Wenn plötzlich echte Birkenstämme in den Zimmern wachsen und eine Fototapete das Gefühl von „Schlafen im Wald“ noch weiter verstärkt, dann befindet sich der Gast in einem der 51 neu renovierten Zimmer des Trihotel in Rostock. In Kooperation mit uns wurden die Zimmer mit einem sehr originellen, individuellen und eher „lauten“ Farbkonzept modernisiert. Die Richtung wurde, durch das bereits umgebaute Restaurant gegeben: dem Schweizer Wald! Wir haben Herrn Weiß, Inhaber des Trihotels gebeten seine Erfahrungen und sein Wissen mit anderen Hoteliers zu teilen. Hier findet ihr das Ergebnis!

Das Trihotel ist ein Privathotel im oberen Segment und besteht bereits seit 252 Jahren. Warum haben Sie sich für eine Renovierung weg vom Landhausstil entschieden?

Benjamin Weiß: Unser Ziel war immer uns mit einzigartigen Wohn- und Aufenthaltserlebnissen vom Wettbewerb abzusetzen. Wir schauen da immer auf die Bedürfnisse unserer Zielgruppe. Angefangen mit dem kompletten Umbau des ehemaligen Restaurants „Papillon“ zum „5 Elemente“ mussten auch die Zimmer an neue Farbkonzept angepasst werden. Mit furniRENT konnten wir nicht nur im laufenden Betrieb renovieren, sondern vor allem auf die Expertise bauen, dass wir anschließend nicht nur eine Qualitätserhöhung sondern vor allem auch eine Preiserhöhung generieren können. Durch die Erhöhung der Wohnqualität haben wir bereits mit den umgebauten Zimmern den Logisumsatz erhöht.

Wie haben Ihre Stammgäste auf das veränderte Zimmerdesign reagiert?

Benjamin Weiß: Über 80 Prozent der Gäste sind vollkommen begeistert. Die neuen Zimmer werden mehr bei der Kundenbuchung angefragt, trotz erhöhter Preise. Zehn Prozent der Gäste waren anfangs irritiert und die restlichen Gäste vom neuen Konzept abgeschreckt. Jeder Hotelier sollte damit rechnen, dass einige Stammkunden verloren gehen. Dafür wird aber eine neue Zielgruppe gewonnen und das war mein Ziel. Die Zielgruppenveränderung ist notwendig, wenn sich ein Hotel langfristig auf dem Markt halten möchte.

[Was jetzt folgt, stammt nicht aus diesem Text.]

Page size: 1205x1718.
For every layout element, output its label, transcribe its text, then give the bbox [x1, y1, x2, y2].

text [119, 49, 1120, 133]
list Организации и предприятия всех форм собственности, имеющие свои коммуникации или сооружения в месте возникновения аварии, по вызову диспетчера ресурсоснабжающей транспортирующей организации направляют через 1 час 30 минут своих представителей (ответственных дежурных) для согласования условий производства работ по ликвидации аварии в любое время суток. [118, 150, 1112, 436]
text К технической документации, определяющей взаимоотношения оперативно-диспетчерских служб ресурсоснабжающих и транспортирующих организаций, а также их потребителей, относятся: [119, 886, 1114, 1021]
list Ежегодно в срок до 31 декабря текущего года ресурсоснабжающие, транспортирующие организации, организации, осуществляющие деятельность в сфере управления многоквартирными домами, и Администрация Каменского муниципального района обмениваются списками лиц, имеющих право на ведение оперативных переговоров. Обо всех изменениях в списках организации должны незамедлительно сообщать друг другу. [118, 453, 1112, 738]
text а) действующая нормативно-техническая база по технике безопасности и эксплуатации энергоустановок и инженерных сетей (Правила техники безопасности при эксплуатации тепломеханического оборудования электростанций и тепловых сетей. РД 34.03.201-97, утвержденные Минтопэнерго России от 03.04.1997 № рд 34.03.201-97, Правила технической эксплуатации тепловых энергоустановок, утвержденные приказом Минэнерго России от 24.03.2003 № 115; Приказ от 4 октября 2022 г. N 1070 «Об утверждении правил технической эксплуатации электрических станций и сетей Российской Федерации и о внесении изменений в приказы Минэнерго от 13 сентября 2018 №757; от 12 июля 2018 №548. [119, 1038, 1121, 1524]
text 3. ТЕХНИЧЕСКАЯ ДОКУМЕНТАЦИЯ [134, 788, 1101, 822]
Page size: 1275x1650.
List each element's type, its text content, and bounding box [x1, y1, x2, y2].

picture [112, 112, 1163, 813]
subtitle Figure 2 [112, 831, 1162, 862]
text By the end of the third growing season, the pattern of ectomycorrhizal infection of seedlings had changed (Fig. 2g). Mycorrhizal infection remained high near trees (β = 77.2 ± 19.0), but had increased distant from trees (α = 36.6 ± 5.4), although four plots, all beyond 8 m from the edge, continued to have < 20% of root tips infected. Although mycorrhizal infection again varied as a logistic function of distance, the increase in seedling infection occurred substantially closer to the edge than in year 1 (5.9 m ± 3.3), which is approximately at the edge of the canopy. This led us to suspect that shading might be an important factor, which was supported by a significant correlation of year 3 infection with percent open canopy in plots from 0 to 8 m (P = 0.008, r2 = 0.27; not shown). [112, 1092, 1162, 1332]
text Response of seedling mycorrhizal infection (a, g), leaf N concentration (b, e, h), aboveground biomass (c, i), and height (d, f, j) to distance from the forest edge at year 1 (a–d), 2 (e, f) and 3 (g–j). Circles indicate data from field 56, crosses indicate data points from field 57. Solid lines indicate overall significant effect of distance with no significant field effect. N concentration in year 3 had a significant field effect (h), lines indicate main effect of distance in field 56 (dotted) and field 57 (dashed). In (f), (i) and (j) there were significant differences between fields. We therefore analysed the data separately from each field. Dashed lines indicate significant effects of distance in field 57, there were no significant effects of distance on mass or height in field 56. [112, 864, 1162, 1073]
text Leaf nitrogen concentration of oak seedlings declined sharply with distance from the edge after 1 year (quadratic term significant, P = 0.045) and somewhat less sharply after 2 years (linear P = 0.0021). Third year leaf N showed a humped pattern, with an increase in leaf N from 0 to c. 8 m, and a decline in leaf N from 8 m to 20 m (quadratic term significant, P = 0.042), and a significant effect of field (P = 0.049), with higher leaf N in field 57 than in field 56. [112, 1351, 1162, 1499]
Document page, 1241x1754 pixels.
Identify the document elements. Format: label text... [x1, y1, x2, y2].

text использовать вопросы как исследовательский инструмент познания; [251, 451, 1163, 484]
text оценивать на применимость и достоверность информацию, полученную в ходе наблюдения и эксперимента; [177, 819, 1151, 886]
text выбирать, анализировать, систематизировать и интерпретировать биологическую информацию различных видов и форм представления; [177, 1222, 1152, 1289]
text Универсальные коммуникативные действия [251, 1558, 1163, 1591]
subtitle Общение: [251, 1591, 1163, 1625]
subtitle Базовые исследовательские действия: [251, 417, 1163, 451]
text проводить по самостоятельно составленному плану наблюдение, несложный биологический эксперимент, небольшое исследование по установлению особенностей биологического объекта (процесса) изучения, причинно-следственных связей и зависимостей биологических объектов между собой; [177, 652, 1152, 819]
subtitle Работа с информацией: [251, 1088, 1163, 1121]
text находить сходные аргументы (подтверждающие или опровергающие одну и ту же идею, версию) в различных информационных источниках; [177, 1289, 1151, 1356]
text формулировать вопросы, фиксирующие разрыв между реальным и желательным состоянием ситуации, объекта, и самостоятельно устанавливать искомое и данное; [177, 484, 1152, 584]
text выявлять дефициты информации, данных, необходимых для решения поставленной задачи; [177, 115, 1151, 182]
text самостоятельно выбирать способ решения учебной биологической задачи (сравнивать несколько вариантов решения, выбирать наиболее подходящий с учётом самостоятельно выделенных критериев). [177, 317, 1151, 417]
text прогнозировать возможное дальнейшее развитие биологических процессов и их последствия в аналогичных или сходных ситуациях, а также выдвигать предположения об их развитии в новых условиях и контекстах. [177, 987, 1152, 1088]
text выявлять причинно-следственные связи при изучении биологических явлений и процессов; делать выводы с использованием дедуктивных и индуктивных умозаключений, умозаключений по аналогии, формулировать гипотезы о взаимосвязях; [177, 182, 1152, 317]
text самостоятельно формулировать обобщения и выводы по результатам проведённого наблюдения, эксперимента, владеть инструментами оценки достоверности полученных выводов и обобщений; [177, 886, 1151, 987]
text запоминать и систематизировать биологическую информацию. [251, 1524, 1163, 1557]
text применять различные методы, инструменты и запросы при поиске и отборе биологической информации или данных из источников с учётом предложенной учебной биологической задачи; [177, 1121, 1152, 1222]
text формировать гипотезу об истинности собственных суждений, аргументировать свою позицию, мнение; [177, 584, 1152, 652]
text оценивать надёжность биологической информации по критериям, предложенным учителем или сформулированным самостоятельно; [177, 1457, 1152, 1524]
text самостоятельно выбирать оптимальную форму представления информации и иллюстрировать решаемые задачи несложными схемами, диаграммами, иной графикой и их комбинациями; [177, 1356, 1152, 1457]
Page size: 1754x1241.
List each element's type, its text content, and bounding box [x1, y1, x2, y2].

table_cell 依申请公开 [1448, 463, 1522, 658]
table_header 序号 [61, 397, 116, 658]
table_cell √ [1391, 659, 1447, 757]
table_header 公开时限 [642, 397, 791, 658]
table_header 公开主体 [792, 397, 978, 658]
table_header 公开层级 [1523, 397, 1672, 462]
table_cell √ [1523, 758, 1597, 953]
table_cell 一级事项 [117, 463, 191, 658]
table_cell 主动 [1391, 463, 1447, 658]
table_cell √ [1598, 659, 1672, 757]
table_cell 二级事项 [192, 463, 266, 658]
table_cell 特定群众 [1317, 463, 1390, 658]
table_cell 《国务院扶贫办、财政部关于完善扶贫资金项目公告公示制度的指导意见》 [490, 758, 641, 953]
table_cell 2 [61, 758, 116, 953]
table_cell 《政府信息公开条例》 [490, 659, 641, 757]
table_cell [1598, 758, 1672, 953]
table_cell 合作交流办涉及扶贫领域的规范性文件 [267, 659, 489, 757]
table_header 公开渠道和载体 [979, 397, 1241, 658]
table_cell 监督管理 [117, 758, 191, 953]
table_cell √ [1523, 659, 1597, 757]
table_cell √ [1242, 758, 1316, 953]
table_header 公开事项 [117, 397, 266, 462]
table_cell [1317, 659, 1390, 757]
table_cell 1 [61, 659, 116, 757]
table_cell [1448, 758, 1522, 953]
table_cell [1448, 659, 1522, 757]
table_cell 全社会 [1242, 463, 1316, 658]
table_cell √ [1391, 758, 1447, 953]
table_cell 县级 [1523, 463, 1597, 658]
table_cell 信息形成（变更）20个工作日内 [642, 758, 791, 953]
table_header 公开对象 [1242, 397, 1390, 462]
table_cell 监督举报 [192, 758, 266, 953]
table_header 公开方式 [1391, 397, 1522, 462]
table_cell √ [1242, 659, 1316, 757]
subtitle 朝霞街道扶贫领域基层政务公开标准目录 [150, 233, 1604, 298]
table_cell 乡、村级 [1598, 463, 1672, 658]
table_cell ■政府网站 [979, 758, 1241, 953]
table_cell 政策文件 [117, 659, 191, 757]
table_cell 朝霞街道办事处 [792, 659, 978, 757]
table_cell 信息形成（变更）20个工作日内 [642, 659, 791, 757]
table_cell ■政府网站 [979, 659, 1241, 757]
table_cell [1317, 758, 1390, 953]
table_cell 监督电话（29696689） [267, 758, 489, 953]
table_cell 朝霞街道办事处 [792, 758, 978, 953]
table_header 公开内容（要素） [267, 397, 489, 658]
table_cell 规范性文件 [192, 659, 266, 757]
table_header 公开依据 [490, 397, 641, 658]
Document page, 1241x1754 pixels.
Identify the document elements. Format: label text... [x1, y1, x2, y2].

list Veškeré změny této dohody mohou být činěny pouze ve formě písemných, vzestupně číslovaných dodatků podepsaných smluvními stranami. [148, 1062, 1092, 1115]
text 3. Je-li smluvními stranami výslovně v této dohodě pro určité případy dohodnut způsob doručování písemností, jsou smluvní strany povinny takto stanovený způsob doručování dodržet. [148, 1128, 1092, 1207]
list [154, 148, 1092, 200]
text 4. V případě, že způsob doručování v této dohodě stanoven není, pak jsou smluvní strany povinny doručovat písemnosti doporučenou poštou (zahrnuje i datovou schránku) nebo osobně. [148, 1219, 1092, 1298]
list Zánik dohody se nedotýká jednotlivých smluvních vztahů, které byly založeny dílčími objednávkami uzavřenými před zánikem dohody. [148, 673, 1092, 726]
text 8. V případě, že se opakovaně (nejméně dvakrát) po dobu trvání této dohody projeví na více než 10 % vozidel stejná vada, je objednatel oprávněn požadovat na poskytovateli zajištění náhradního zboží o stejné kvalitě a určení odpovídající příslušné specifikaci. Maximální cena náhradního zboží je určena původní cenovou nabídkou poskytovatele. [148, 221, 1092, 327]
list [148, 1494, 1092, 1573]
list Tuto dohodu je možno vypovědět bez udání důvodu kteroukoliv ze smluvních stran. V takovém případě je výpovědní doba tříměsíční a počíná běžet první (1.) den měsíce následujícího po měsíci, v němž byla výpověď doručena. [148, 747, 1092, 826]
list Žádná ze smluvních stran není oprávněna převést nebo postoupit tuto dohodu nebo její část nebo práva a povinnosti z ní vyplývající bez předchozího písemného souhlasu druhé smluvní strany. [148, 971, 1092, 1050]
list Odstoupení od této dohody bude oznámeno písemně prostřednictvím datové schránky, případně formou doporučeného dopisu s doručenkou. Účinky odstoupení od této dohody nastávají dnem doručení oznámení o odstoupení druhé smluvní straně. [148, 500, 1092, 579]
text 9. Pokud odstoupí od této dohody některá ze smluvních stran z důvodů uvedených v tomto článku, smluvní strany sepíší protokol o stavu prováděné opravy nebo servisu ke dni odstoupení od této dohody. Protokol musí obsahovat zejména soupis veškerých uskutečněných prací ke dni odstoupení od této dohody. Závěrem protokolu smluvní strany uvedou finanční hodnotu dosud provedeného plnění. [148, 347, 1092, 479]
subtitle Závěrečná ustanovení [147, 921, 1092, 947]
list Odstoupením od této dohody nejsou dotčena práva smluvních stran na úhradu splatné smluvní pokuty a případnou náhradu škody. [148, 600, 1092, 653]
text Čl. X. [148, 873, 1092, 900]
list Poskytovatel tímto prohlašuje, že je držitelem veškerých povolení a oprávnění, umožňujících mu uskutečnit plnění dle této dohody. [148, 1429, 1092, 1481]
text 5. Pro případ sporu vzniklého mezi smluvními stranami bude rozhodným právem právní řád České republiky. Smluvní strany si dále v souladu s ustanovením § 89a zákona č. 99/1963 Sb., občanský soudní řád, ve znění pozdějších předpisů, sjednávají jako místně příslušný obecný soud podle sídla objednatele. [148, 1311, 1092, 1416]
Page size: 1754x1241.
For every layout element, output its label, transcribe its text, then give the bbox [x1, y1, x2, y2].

Was ist aus Ihrer Sicht für den Gast am wichtigsten, um sich im Hotel wohl zu fühlen?

Benjamin Weiß: Zur Erhöhung der Wohnqualität ist es unentbehrlich eine guten Matratzenqualität anzubieten. Nur das Design und die Farben zu verändern aber dann bei den Betten zu sparen, bringt den Gast nicht dazu, erneut einen Aufenthalt bei uns zu buchen. furniRENT setzt dabei auf hochwertige Boxspringbetten. Was mir außerdem immer wieder in anderen Häusern auffällt ist, dass zwar Zimmer und Restaurants renoviert werden, aber die Flure bei der Renovierung ausgespart werden. Ein einheitliches Bild schafft zusätzlich Wohlfühlatmospähre beim Gast.

Wie sieht Ihr langfristiges Ziel aus?

Benjamin Weiß: Grundsätzlich plane ich, unsere gesamten 101 Zimmer sukzessive nach dem neuen Konzept einzurichten. Wenn ich an den Logisumsatz denke, dann sehe ich eine langfristige Erhöhung von 5 – 10%. Dabei reinvestiere ich aber die Gewinne ins Hotel. Wir wollen dem Kunden die beste Qualität bieten. Egal ob in der Küche, bei den Fliesen im Spa oder dem Schaffen von neuen Highlights für den Gast – wir investieren das Geld lieber für das Haus, als in das Marketing. Am Ende sollte jeder Gast als Botschafter für unser Haus fungieren und uns in seinem Familien- und Bekanntenkreis empfehlen. Nichtsdestotrotz generieren wir immer noch 50 Prozent der Buchungen über die bekannten Buchungsportale im Internet – auch wenn wir im direkten Gespräch meist bessere Preise anbieten können.

Was würden Sie abschließend kleineren Hotels empfehlen, um sich gegen die großen Player am Markt zu behaupten:

Benjamin Weiß: Mutig sein! Individualität ist ein wichtiges Kriterium, um sich aus der Masse hervorzuheben. Wer nicht weiß, wie er das alles finanzieren soll, der kann sich mit dem kostenlosen Online-Rechner von furniRENT einen ersten Überblick verschaffen. Ich kann nur sagen, dass alles, was mir furniRENT am Anfang versprochen hat auch gehalten wurde.